#### Excerto selecionado
Se a arte faz sonhar, o artista sonha mais alto. Tivemos o privilégio de entrevistar, em primeira mão, Nelson Ferreira, artista plástico que, à hora da nossa conversa, se encontrava em viagem, regressando do Camboja, onde passou um mês a pintar o templo de Angkor Wat. Antes disso, realizou o mesmo trabalho em Borobudur, na Indonésia — um templo com 1200 anos, sem registo de qualquer exposição de arte anterior. Foi, portanto, a primeira exposição oficial de pintura em toda a história daquele que é o maior templo budista do mundo. Uma verdadeira viagem no tempo, e foi feita por um português. A abertura da mostra foi apoteótica, ao estilo dos templos, e ocorreu durante um jantar no local, reunindo cerca de 150 convidados selecionados a dedo daquela região do globo.

Nelson Ferreira participou como Representante Cultural Emissário, uma espécie de embaixador da cultura do templo de Borobudur — o maior templo budista do mundo, património da UNESCO e também o mais visitado da Indonésia.
Situado no coração de Java, Borobudur recebe três milhões e meio de visitantes por ano. O monumento conta com mais de 2600 painéis narrativos esculpidos em baixo-relevo, que totalizam 5 km, é construído com cerca de 2 milhões de blocos de pedra e alberga mais de 500 estátuas de Buda. Para se ter uma noção, recebe sete vezes mais visitantes do que o Mosteiro da Batalha.
########
#### Listagem de dados
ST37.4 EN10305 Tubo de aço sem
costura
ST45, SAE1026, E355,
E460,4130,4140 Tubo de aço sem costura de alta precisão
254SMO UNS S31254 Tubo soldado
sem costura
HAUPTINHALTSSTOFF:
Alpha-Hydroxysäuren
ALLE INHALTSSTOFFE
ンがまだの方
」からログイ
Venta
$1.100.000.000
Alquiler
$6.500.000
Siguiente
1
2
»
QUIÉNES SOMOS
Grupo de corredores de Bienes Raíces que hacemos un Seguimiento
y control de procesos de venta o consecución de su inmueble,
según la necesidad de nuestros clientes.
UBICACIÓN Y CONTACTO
########
#### Listagem de dados
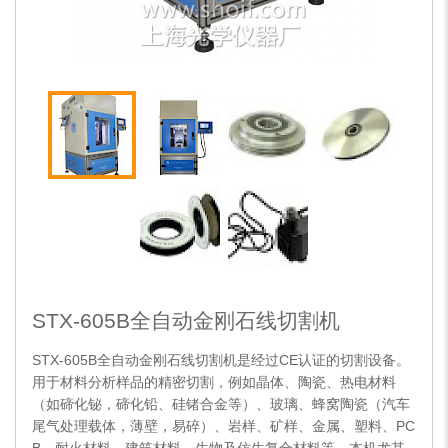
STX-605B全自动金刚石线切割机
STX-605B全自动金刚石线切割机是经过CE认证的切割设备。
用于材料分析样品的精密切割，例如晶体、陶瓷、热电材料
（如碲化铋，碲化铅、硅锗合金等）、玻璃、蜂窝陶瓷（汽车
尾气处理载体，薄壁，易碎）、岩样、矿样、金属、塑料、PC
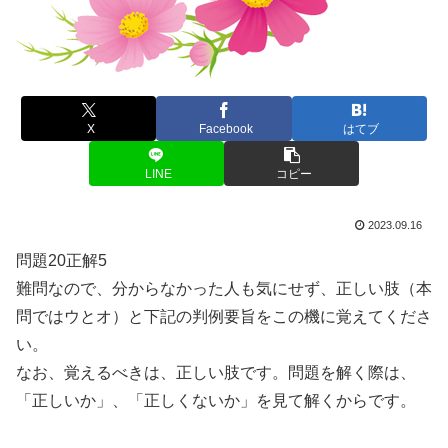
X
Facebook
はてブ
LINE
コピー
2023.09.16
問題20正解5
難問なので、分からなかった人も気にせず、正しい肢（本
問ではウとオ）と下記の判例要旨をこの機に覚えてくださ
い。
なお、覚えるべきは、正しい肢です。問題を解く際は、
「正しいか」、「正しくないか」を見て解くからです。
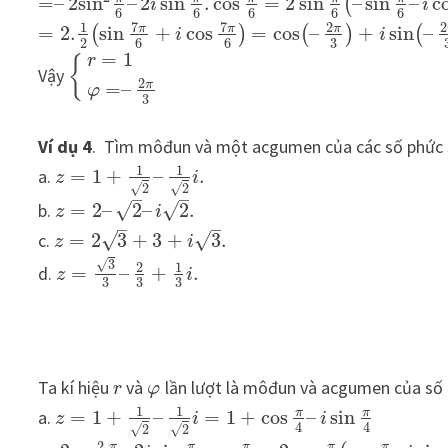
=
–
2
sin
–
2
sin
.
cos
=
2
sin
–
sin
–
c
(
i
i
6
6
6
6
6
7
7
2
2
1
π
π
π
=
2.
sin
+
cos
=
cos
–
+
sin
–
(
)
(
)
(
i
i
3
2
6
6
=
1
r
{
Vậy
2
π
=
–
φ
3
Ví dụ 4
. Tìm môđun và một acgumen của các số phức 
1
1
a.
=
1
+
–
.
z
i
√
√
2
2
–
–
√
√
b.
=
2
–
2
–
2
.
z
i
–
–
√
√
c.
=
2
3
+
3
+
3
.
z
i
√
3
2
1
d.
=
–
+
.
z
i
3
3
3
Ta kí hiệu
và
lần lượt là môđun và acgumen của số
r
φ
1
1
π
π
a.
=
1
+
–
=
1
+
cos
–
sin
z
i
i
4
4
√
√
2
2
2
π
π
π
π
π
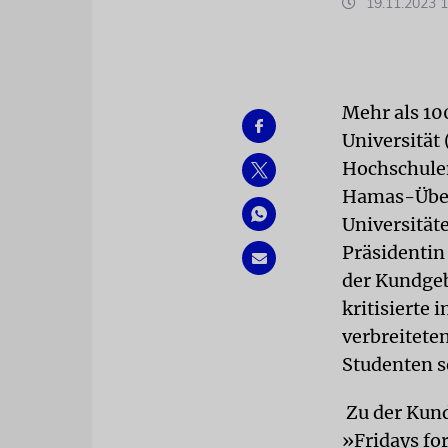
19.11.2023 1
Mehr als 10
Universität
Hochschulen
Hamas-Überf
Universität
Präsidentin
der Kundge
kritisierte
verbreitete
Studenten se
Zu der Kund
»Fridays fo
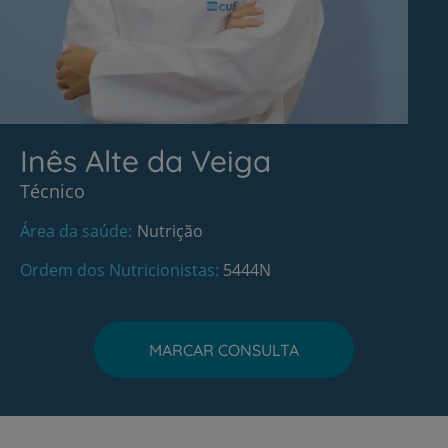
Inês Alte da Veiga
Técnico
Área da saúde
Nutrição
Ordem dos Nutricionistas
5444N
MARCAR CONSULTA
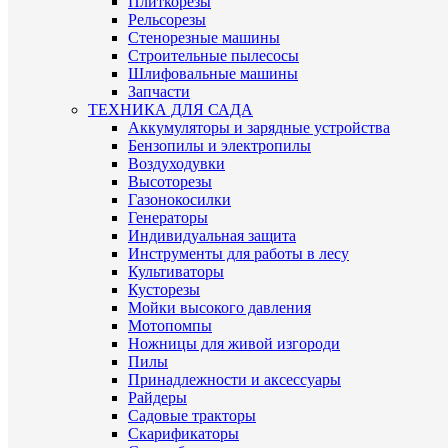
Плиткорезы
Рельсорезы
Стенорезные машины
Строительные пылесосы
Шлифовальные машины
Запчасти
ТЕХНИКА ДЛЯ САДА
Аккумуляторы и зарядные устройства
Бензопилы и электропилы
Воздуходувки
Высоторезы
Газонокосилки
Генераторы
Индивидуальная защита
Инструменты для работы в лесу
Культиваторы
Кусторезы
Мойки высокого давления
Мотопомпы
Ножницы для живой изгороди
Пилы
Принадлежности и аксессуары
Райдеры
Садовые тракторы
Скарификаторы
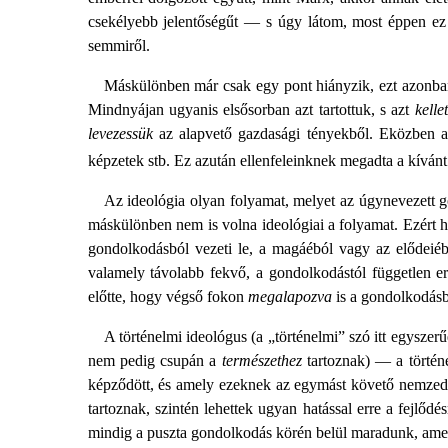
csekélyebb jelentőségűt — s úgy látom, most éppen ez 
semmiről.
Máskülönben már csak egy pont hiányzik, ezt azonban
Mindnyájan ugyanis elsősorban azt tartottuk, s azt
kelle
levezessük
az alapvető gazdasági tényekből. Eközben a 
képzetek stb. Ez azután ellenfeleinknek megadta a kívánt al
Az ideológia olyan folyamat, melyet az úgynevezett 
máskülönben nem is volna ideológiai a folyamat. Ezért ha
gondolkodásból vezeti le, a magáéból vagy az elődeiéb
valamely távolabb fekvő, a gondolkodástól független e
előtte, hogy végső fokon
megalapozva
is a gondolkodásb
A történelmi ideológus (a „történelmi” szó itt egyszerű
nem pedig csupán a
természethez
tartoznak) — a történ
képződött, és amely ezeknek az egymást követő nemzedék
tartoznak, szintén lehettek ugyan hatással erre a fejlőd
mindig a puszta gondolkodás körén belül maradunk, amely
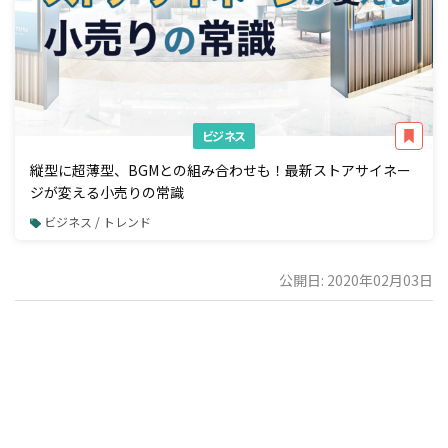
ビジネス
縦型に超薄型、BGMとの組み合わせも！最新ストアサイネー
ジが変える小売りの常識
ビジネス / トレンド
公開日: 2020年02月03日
########
Tarefa
No excerto sobre Nelson Ferreira, reproduza palavra por palavra o trecho que começa em "Se a arte faz" e segue até "região do globo.".

Resposta
Se a arte faz sonhar, o artista sonha mais alto. Tivemos o privilégio de entrevistar, em primeira mão, Nelson Ferreira, artista plástico que, à hora da nossa conversa, se encontrava em viagem, regressando do Camboja, onde passou um mês a pintar o templo de Angkor Wat. Antes disso, realizou o mesmo trabalho em Borobudur, na Indonésia — um templo com 1200 anos, sem registo de qualquer exposição de arte anterior. Foi, portanto, a primeira exposição oficial de pintura em toda a história daquele que é o maior templo budista do mundo. Uma verdadeira viagem no tempo, e foi feita por um português. A abertura da mostra foi apoteótica, ao estilo dos templos, e ocorreu durante um jantar no local, reunindo cerca de 150 convidados selecionados a dedo daquela região do globo.